Prompt
Copy out exactly, and only, the lines from the one containing "は、主人公に自身の有用性を示すために。" through the end of the entries. No pictures.

(Page-level text extractions)
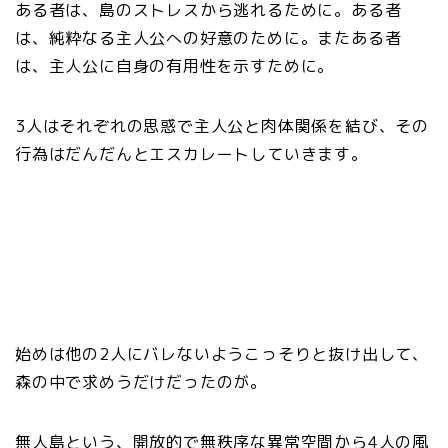
ある者は、島のストレスから逃れるために。ある者
は、純粋なる主人公への好意のために。またある者
は、主人公に自身の有用性を示すために。
3人はそれぞれの思惑で主人公と肉体関係を結び、その
行為はだんだんとエスカレートしていきます。
始めは他の2人にバレないようこっそりと抜け出して、
森の中で求めうだけだったのが。
無人島という、開放的で無秩序な異常空間から4人の風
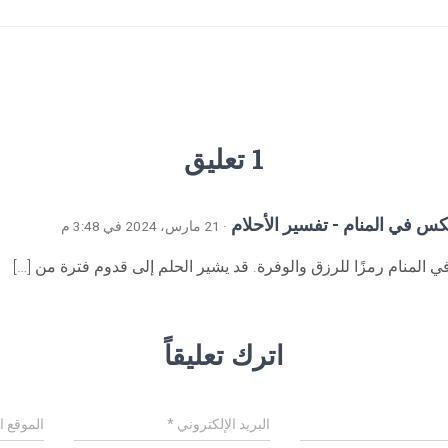
1 تعليق
س في المنام - تفسير الأحلام
· 21 مارس، 2024 في 3:48 م
 المنام رمزًا للرزق والوفرة. قد يشير الحلم إلى قدوم فترة من […]
اترك تعليقاً
البريد الإلكتروني
*
الموقع ا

Task response
は、主人公に自身の有用性を示すために。
3人はそれぞれの思惑で主人公と肉体関係を結び、その
行為はだんだんとエスカレートしていきます。
始めは他の2人にバレないようこっそりと抜け出して、
森の中で求めうだけだったのが。
無人島という、開放的で無秩序な異常空間から4人の風
1 تعليق
س في المنام - تفسير الأحلام
· 21 مارس، 2024 في 3:48 م
 المنام رمزًا للرزق والوفرة. قد يشير الحلم إلى قدوم فترة من […]
اترك تعليقاً
البريد الإلكتروني
*
الموقع ا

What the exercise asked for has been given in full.